------ Information ------

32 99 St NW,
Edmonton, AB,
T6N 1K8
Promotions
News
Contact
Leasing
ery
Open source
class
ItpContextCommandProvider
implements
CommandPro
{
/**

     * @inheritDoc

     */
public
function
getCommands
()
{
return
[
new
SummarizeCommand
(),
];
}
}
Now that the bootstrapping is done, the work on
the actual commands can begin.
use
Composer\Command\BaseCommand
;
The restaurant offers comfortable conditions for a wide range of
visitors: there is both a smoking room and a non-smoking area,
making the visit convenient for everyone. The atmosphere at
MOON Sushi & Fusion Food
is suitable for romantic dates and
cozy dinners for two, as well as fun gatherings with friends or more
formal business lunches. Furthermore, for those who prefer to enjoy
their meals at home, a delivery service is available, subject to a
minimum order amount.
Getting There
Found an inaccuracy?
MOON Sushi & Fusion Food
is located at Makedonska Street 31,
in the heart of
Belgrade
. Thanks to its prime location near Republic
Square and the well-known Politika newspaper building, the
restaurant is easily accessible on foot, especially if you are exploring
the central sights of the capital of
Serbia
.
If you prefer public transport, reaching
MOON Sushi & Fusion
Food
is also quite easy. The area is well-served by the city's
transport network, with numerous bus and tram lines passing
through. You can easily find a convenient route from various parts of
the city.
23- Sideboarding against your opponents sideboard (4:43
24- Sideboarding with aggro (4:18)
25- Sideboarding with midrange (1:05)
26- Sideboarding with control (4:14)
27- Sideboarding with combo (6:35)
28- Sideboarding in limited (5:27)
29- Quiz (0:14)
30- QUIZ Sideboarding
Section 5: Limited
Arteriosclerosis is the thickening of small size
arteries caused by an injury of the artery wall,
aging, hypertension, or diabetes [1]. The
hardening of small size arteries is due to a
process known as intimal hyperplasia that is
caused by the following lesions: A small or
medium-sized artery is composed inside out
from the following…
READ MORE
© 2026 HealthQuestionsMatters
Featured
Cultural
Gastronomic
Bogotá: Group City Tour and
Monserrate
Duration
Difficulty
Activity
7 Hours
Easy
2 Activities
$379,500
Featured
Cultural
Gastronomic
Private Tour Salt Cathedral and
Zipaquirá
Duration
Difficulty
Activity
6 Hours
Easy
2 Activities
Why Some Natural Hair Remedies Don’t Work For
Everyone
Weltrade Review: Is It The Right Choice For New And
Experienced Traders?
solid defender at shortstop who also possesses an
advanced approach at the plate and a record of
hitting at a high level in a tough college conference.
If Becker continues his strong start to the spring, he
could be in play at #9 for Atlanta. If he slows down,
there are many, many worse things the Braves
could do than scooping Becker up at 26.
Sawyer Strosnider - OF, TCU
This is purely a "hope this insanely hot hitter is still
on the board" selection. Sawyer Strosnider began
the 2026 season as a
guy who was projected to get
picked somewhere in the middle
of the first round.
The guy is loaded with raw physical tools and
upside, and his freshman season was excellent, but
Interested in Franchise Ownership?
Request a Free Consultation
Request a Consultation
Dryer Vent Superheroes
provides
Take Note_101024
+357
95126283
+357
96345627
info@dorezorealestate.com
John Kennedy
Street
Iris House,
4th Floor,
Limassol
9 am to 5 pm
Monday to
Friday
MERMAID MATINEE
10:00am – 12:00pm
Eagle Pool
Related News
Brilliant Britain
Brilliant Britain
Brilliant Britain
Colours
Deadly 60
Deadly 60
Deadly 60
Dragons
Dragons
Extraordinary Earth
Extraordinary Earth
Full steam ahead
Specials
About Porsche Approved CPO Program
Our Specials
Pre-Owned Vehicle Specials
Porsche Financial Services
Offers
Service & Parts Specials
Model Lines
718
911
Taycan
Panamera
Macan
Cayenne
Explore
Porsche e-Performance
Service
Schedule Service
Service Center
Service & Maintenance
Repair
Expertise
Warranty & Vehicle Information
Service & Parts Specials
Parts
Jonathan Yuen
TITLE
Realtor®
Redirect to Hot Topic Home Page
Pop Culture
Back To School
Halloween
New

------

- [Aim of the exercise] Please print out every entry again, exactly as it reads.

- [Exercise result]
32 99 St NW,
Edmonton, AB,
T6N 1K8
Promotions
News
Contact
Leasing
ery
Open source
class
ItpContextCommandProvider
implements
CommandPro
{
/**

     * @inheritDoc

     */
public
function
getCommands
()
{
return
[
new
SummarizeCommand
(),
];
}
}
Now that the bootstrapping is done, the work on
the actual commands can begin.
use
Composer\Command\BaseCommand
;
The restaurant offers comfortable conditions for a wide range of
visitors: there is both a smoking room and a non-smoking area,
making the visit convenient for everyone. The atmosphere at
MOON Sushi & Fusion Food
is suitable for romantic dates and
cozy dinners for two, as well as fun gatherings with friends or more
formal business lunches. Furthermore, for those who prefer to enjoy
their meals at home, a delivery service is available, subject to a
minimum order amount.
Getting There
Found an inaccuracy?
MOON Sushi & Fusion Food
is located at Makedonska Street 31,
in the heart of
Belgrade
. Thanks to its prime location near Republic
Square and the well-known Politika newspaper building, the
restaurant is easily accessible on foot, especially if you are exploring
the central sights of the capital of
Serbia
.
If you prefer public transport, reaching
MOON Sushi & Fusion
Food
is also quite easy. The area is well-served by the city's
transport network, with numerous bus and tram lines passing
through. You can easily find a convenient route from various parts of
the city.
23- Sideboarding against your opponents sideboard (4:43
24- Sideboarding with aggro (4:18)
25- Sideboarding with midrange (1:05)
26- Sideboarding with control (4:14)
27- Sideboarding with combo (6:35)
28- Sideboarding in limited (5:27)
29- Quiz (0:14)
30- QUIZ Sideboarding
Section 5: Limited
Arteriosclerosis is the thickening of small size
arteries caused by an injury of the artery wall,
aging, hypertension, or diabetes [1]. The
hardening of small size arteries is due to a
process known as intimal hyperplasia that is
caused by the following lesions: A small or
medium-sized artery is composed inside out
from the following…
READ MORE
© 2026 HealthQuestionsMatters
Featured
Cultural
Gastronomic
Bogotá: Group City Tour and
Monserrate
Duration
Difficulty
Activity
7 Hours
Easy
2 Activities
$379,500
Featured
Cultural
Gastronomic
Private Tour Salt Cathedral and
Zipaquirá
Duration
Difficulty
Activity
6 Hours
Easy
2 Activities
Why Some Natural Hair Remedies Don’t Work For
Everyone
Weltrade Review: Is It The Right Choice For New And
Experienced Traders?
solid defender at shortstop who also possesses an
advanced approach at the plate and a record of
hitting at a high level in a tough college conference.
If Becker continues his strong start to the spring, he
could be in play at #9 for Atlanta. If he slows down,
there are many, many worse things the Braves
could do than scooping Becker up at 26.
Sawyer Strosnider - OF, TCU
This is purely a "hope this insanely hot hitter is still
on the board" selection. Sawyer Strosnider began
the 2026 season as a
guy who was projected to get
picked somewhere in the middle
of the first round.
The guy is loaded with raw physical tools and
upside, and his freshman season was excellent, but
Interested in Franchise Ownership?
Request a Free Consultation
Request a Consultation
Dryer Vent Superheroes
provides
Take Note_101024
+357
95126283
+357
96345627
info@dorezorealestate.com
John Kennedy
Street
Iris House,
4th Floor,
Limassol
9 am to 5 pm
Monday to
Friday
MERMAID MATINEE
10:00am – 12:00pm
Eagle Pool
Related News
Brilliant Britain
Brilliant Britain
Brilliant Britain
Colours
Deadly 60
Deadly 60
Deadly 60
Dragons
Dragons
Extraordinary Earth
Extraordinary Earth
Full steam ahead
Specials
About Porsche Approved CPO Program
Our Specials
Pre-Owned Vehicle Specials
Porsche Financial Services
Offers
Service & Parts Specials
Model Lines
718
911
Taycan
Panamera
Macan
Cayenne
Explore
Porsche e-Performance
Service
Schedule Service
Service Center
Service & Maintenance
Repair
Expertise
Warranty & Vehicle Information
Service & Parts Specials
Parts
Jonathan Yuen
TITLE
Realtor®
Redirect to Hot Topic Home Page
Pop Culture
Back To School
Halloween
New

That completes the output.